WHAT IS REQUIRED —
If "Equipment" shows up in a line of the material, return that line.
EXTRACTED DATA START
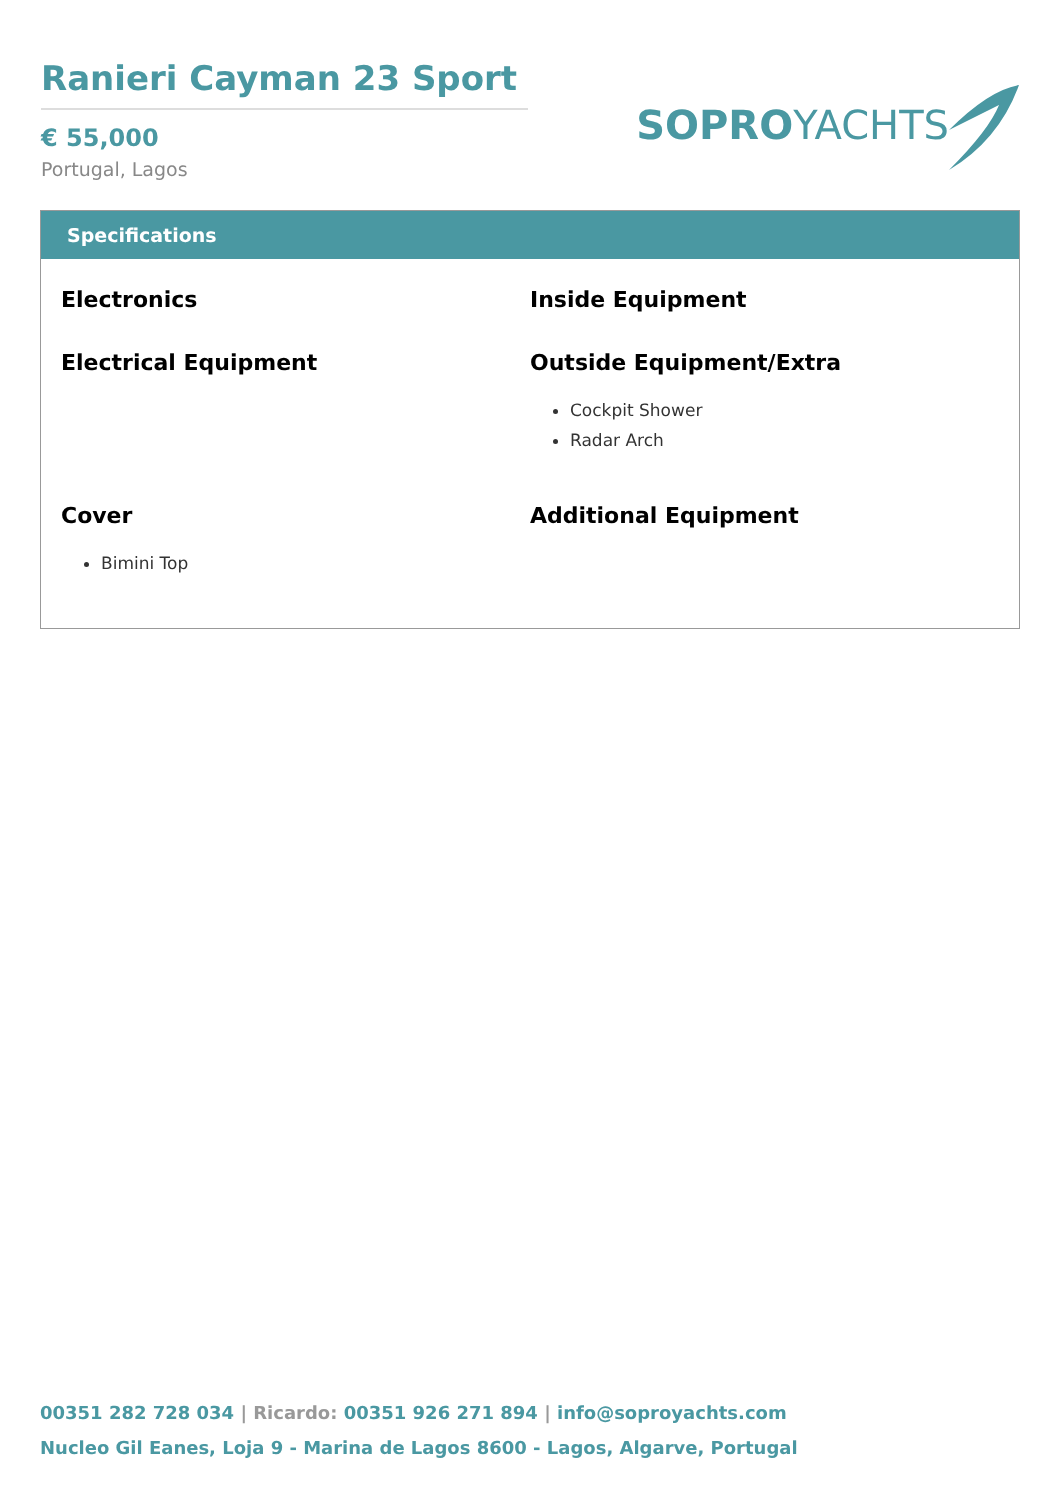Ranieri Cayman 23 Sport
€ 55,000
Portugal, Lagos
SOPROYACHTS
Specifications
Electronics
Inside Equipment
Electrical Equipment
Outside Equipment/Extra
Cockpit Shower
Radar Arch
Cover
Bimini Top
Additional Equipment
00351 282 728 034 | Ricardo: 00351 926 271 894 | info@soproyachts.com
Nucleo Gil Eanes, Loja 9 - Marina de Lagos 8600 - Lagos, Algarve, Portugal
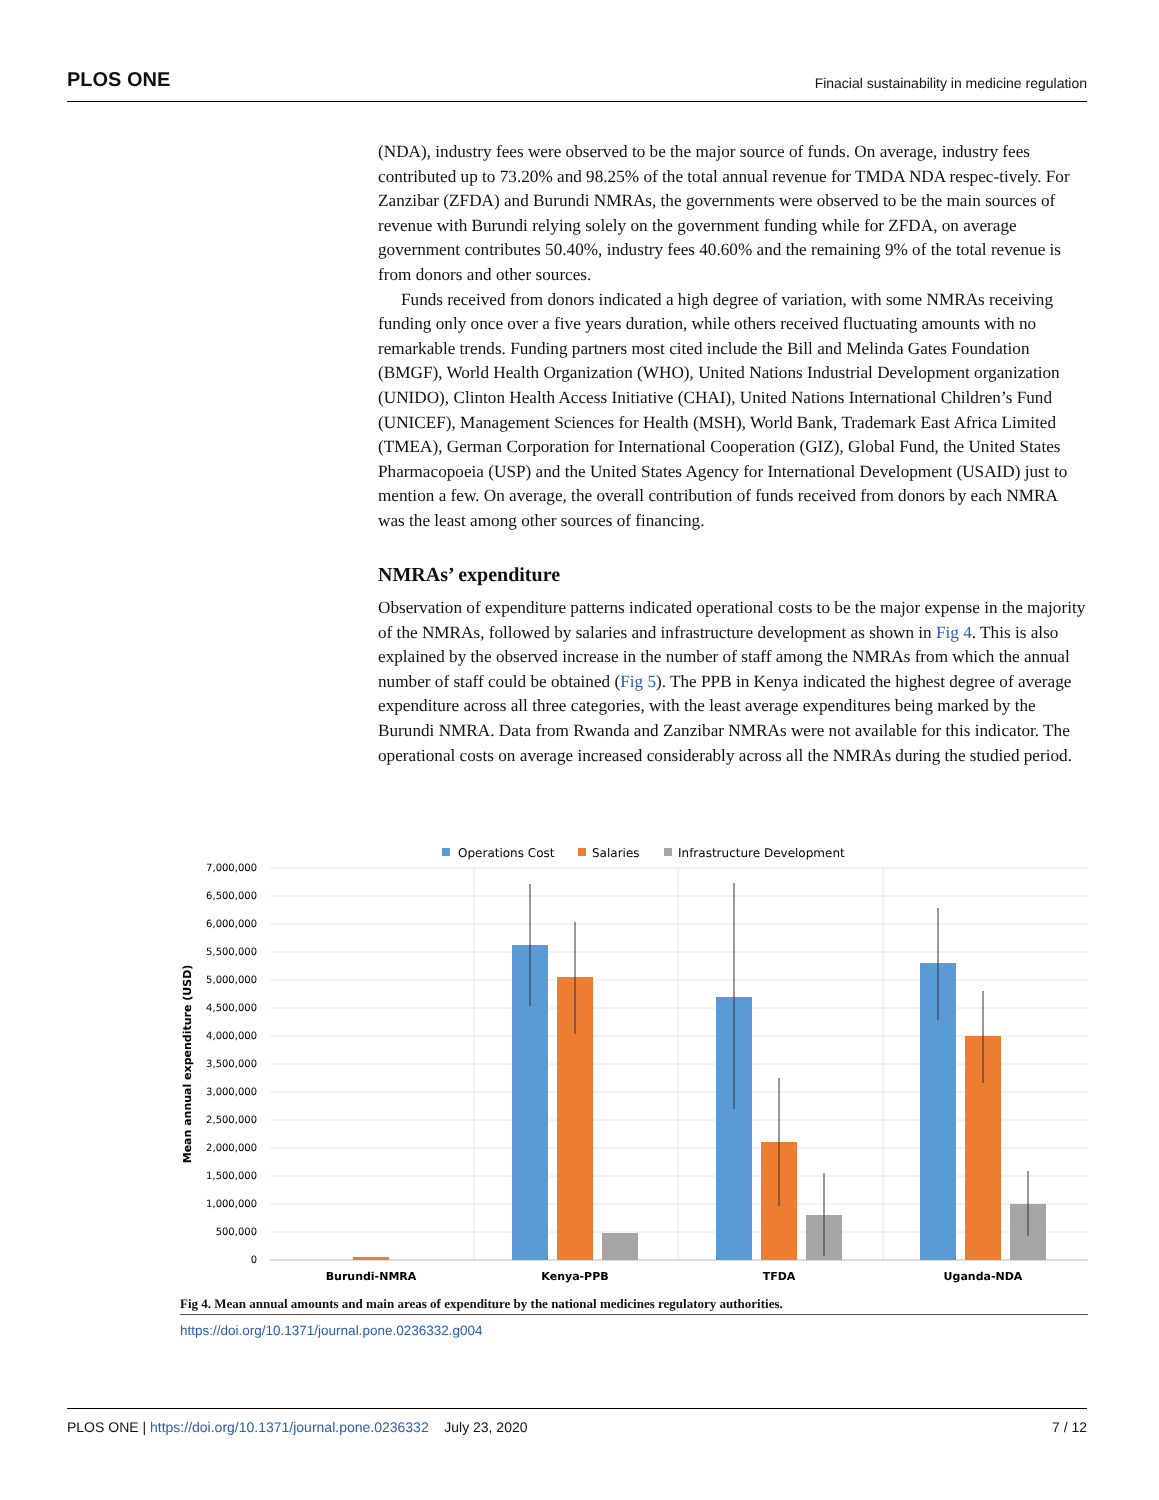PLOS ONE Finacial sustainability in medicine regulation
(NDA), industry fees were observed to be the major source of funds. On average, industry fees contributed up to 73.20% and 98.25% of the total annual revenue for TMDA NDA respec-tively. For Zanzibar (ZFDA) and Burundi NMRAs, the governments were observed to be the main sources of revenue with Burundi relying solely on the government funding while for ZFDA, on average government contributes 50.40%, industry fees 40.60% and the remaining 9% of the total revenue is from donors and other sources.
Funds received from donors indicated a high degree of variation, with some NMRAs receiving funding only once over a five years duration, while others received fluctuating amounts with no remarkable trends. Funding partners most cited include the Bill and Melinda Gates Foundation (BMGF), World Health Organization (WHO), United Nations Industrial Development organization (UNIDO), Clinton Health Access Initiative (CHAI), United Nations International Children’s Fund (UNICEF), Management Sciences for Health (MSH), World Bank, Trademark East Africa Limited (TMEA), German Corporation for International Cooperation (GIZ), Global Fund, the United States Pharmacopoeia (USP) and the United States Agency for International Development (USAID) just to mention a few. On average, the overall contribution of funds received from donors by each NMRA was the least among other sources of financing.
NMRAs’ expenditure
Observation of expenditure patterns indicated operational costs to be the major expense in the majority of the NMRAs, followed by salaries and infrastructure development as shown in Fig 4. This is also explained by the observed increase in the number of staff among the NMRAs from which the annual number of staff could be obtained (Fig 5). The PPB in Kenya indicated the highest degree of average expenditure across all three categories, with the least average expenditures being marked by the Burundi NMRA. Data from Rwanda and Zanzibar NMRAs were not available for this indicator. The operational costs on average increased considerably across all the NMRAs during the studied period.
Operations Cost
Salaries
Infrastructure Development
7,000,000
6,500,000
6,000,000
5,500,000
5,000,000
4,500,000
4,000,000
3,500,000
3,000,000
2,500,000
2,000,000
1,500,000
1,000,000
500,000
0
Mean annual expenditure (USD)
Burundi-NMRA
Kenya-PPB
TFDA
Uganda-NDA
Fig 4. Mean annual amounts and main areas of expenditure by the national medicines regulatory authorities.
https://doi.org/10.1371/journal.pone.0236332.g004
PLOS ONE | https://doi.org/10.1371/journal.pone.0236332 July 23, 2020 7 / 12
EXTRACTED DATA END
EXERCISE OUTPUT —
Inside Equipment
Electrical Equipment
Outside Equipment/Extra
Additional Equipment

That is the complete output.